Task brief: Where a record contains an image, leave the image out and print the rest exactly.

Content starts

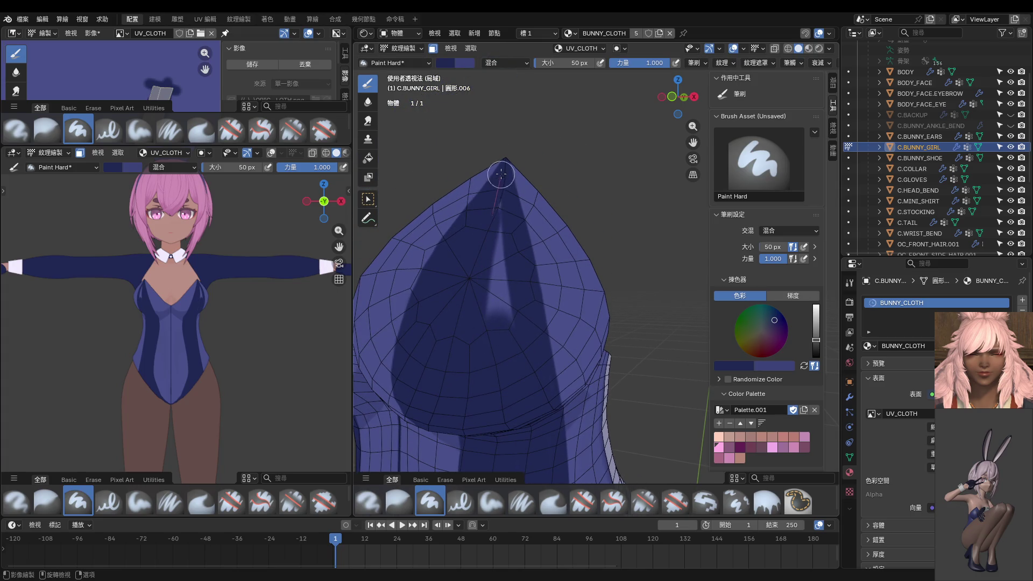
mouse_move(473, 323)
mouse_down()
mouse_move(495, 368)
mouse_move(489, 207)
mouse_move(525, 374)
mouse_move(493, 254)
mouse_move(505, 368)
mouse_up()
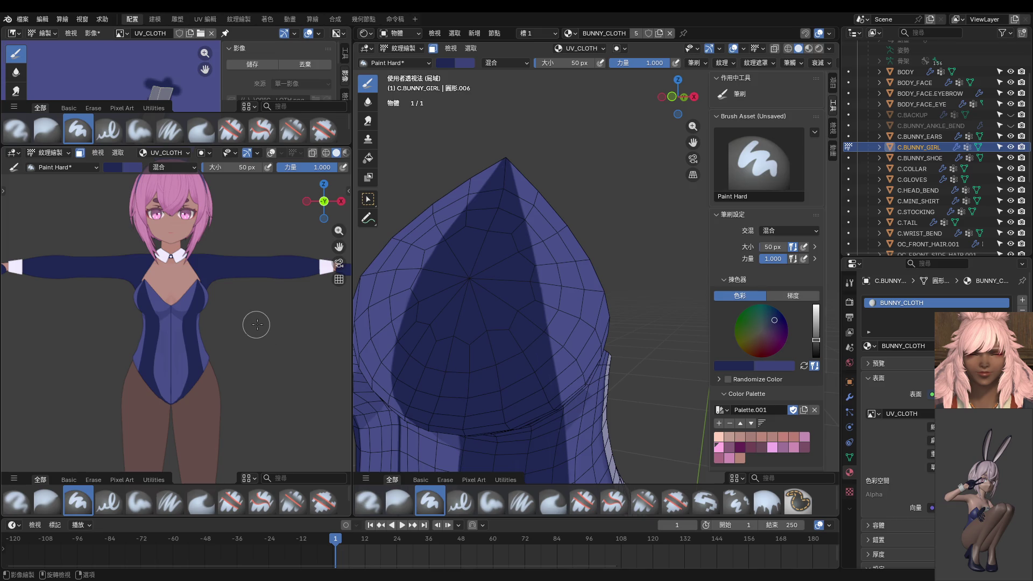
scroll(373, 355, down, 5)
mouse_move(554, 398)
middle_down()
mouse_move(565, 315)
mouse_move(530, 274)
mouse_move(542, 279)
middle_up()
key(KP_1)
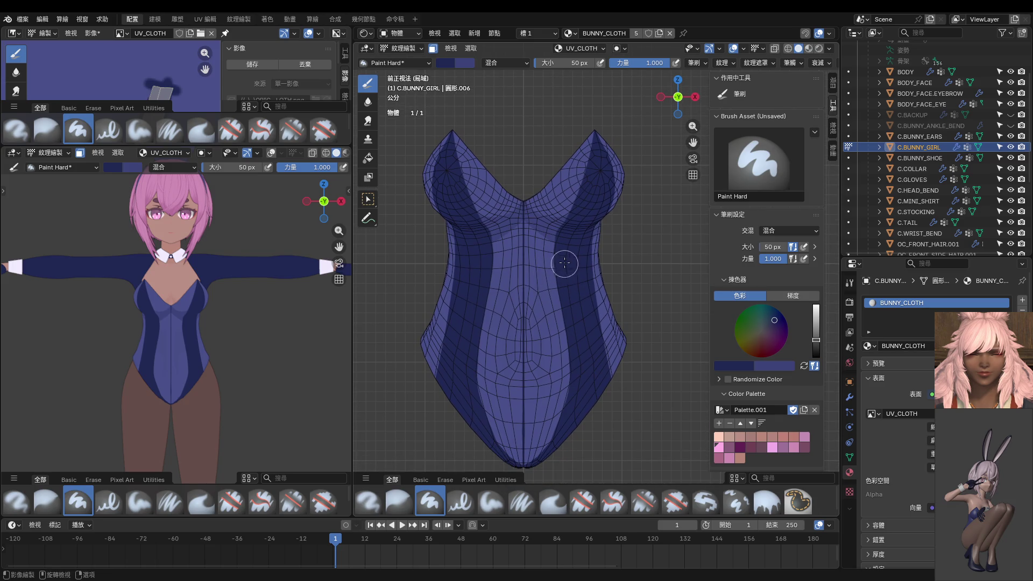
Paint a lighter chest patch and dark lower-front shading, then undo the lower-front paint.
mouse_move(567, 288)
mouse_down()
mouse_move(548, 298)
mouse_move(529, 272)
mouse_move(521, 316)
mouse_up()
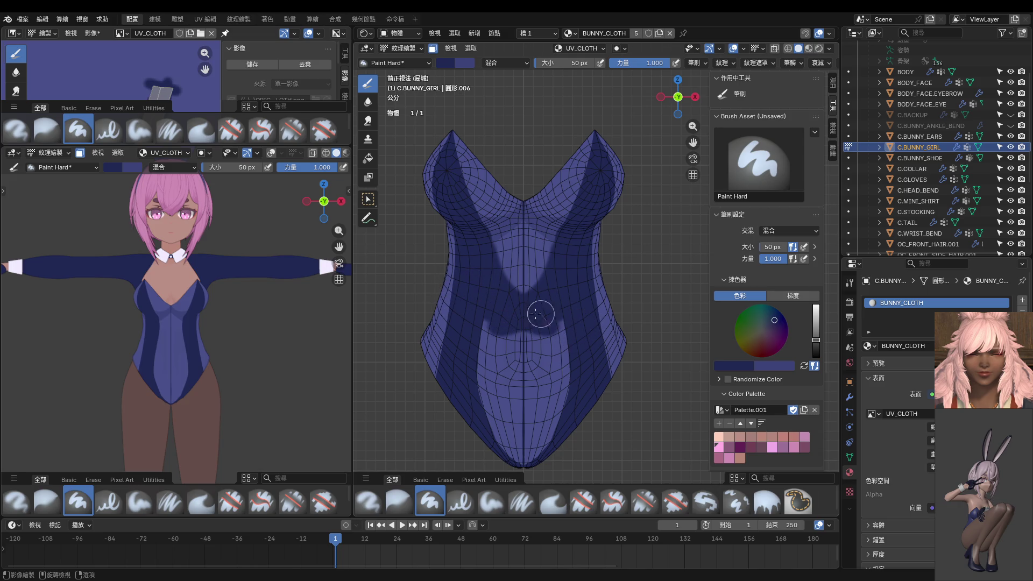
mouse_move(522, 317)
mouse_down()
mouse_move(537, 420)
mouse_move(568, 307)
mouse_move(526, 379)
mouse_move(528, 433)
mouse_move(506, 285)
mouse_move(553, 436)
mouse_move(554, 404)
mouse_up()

Content ends

Solution to this problem:
mouse_move(473, 323)
mouse_down()
mouse_move(495, 368)
mouse_move(489, 207)
mouse_move(525, 374)
mouse_move(493, 254)
mouse_move(505, 368)
mouse_up()
scroll(373, 355, down, 5)
mouse_move(554, 398)
middle_down()
mouse_move(565, 315)
mouse_move(530, 274)
mouse_move(542, 279)
middle_up()
key(KP_1)
Paint a lighter chest patch and dark lower-front shading, then undo the lower-front paint.
mouse_move(567, 288)
mouse_down()
mouse_move(548, 298)
mouse_move(529, 272)
mouse_move(521, 316)
mouse_up()
mouse_move(522, 317)
mouse_down()
mouse_move(537, 420)
mouse_move(568, 307)
mouse_move(526, 379)
mouse_move(528, 433)
mouse_move(506, 285)
mouse_move(553, 436)
mouse_move(554, 404)
mouse_up()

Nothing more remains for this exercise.